:: Zu erledigende Aufgaben ::
A. Gib aus dem Text über eine KSZE für den Nahen Osten die Passage von „Eine KSZE für“ bis „Beteiligten zu nutzen.“ wortgetreu wieder.
B. Führe den Text über eine KSZE für den Nahen Osten im Anschluss an seinen letzten Satz weiter.

:: Dokumentabschnitt ::
+ + + + + + +
Eine KSZE für den Nahen Osten

Europa hat bei der Überwindung des Ost-West-Konflikts mit dem KSZE-Prozess gute Erfahrungen gemacht – auch die Friedensaussichten im Nahen Osten könnten von solch einem Prozess profitieren, wenn man als Ausgangslage für die Arbeit der so genannten KSZNO die im Grunde allen bekannten Lösungsmodelle dieses Konflikts nehmen würde. Deutschland sollte in der EU den Anstoß für diese Initiative geben, um die guten Beziehungen zu allen Beteiligten zu nutzen.

Die Welt droht anderthalb Jahre nach dem Beginn der so genannten „zweiten Intifada“ und dem Scheitern des Nahost-Friedensgipfels von Camp David am Nahost-Konflikt zu verzweifeln. Israelis und Palästinenser sind in einer Eskalationsspirale aus Gewalt und Gegengewalt gefangen, beide Seiten sind offensichtlich nicht in der Lage, aus der jeweiligen Erklärungs- und Begründungslogik für das eigene Handeln herauszufinden. Die Zahl der zivilen Opfer auf beiden Seiten geht in die Hunderte – der Hass unter den Politikern, aber auch unter den Menschen in beiden Lagern wächst, die Chancen für einen Neubeginn des Friedensprozesses, für eine Aussöhnung und für eine dauerhafte Lösung werden immer geringer.
+ + + + + + +
:: Bereitgestellte Angaben ::
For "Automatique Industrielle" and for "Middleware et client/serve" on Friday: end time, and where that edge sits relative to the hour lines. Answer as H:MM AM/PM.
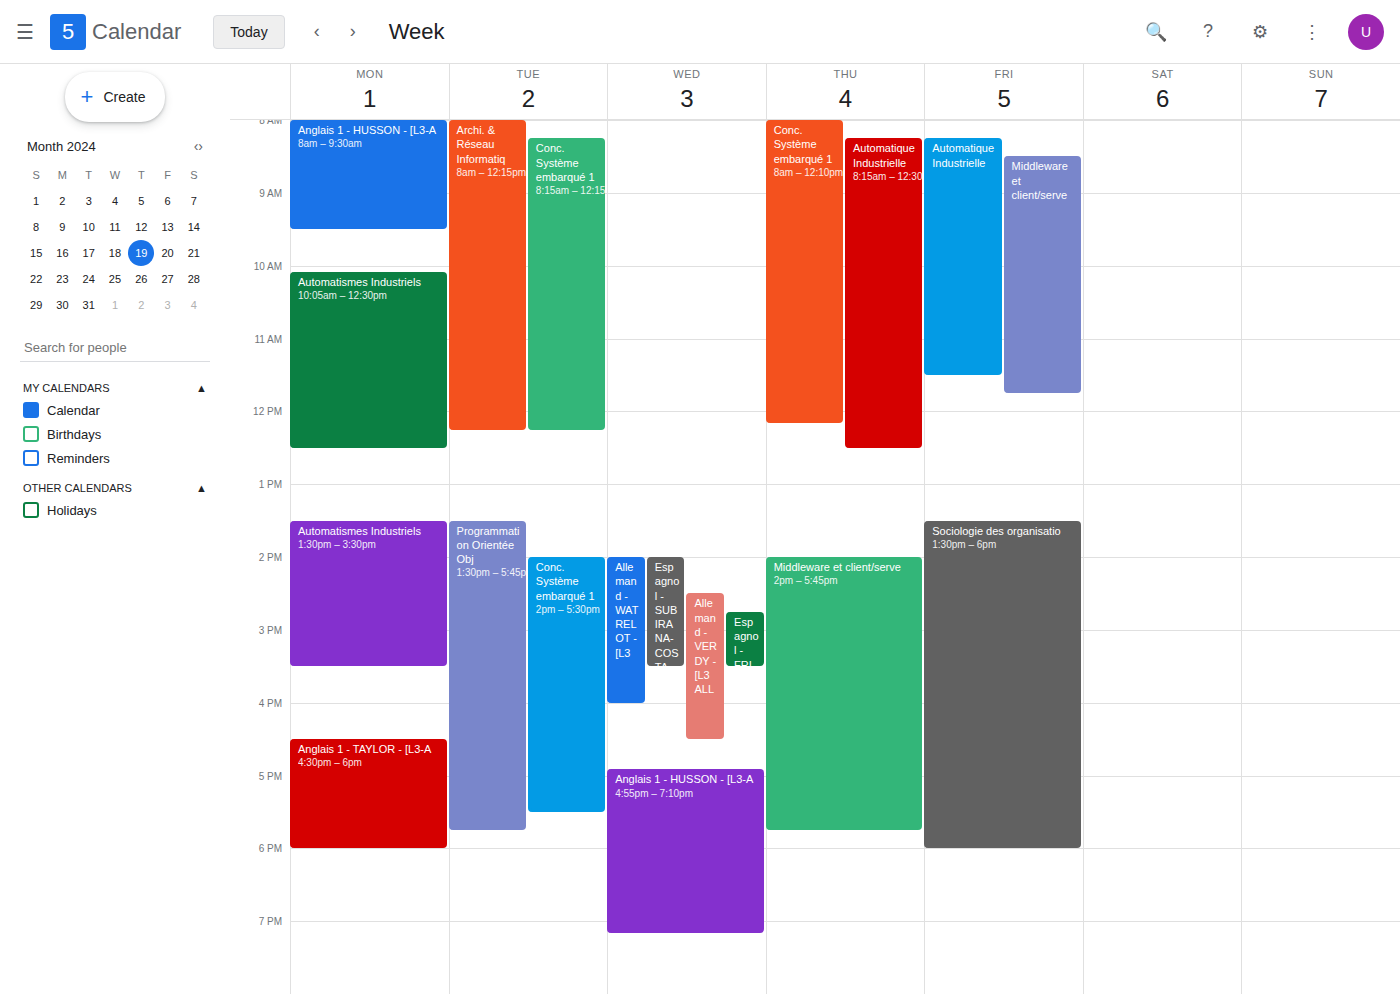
+ + + + + + +
:: Antworten je Aufgabe ::
A.
Eine KSZE für den Nahen Osten

Europa hat bei der Überwindung des Ost-West-Konflikts mit dem KSZE-Prozess gute Erfahrungen gemacht – auch die Friedensaussichten im Nahen Osten könnten von solch einem Prozess profitieren, wenn man als Ausgangslage für die Arbeit der so genannten KSZNO die im Grunde allen bekannten Lösungsmodelle dieses Konflikts nehmen würde. Deutschland sollte in der EU den Anstoß für diese Initiative geben, um die guten Beziehungen zu allen Beteiligten zu nutzen.

B.
Fast tragisch ist, dass alle Beteiligten eigentlich wissen, was zu tun ist, und was wohl am Ende kommen wird – die Fakten und Lösungsansätze liegen auf dem Tisch. Die Palästinenser haben sich – genau wie die arabischen Nachbarländer in der Region – mit der Existenz des Staates Israel längst abgefunden. Sie wissen, dass sie dem Terror abschwören müssen, dass sie in der Frage der Flüchtlingsrückkehr nach Israel keine Maximalziele durchsetzen werden, dass sie eine wie auch immer geartete Lösung für Jerusalem akzeptieren müssen und dass sie sich aus politischen und nicht zuletzt auch wirtschaftlichen und sozialpolitischen Gründen auf Dauer mit einem „Nachbar Israel“ zu arrangieren haben. Und für die Israelis führt kein Weg daran vorbei, einen palästinensischen Staat bald endgültig anzuerkennen, sich dazu aus den besetzten Palästinenser-Gebieten zurückzuziehen, die vor allem in den neunziger Jahren drastisch ausgeweitete Siedlungspolitik einzustellen und die Siedlungen zumindest zu einem Teil zu räumen, und auch bei der Flüchtlingsrückkehr und in der Jerusalem-Frage flexible, kreative Lösungen zu suchen.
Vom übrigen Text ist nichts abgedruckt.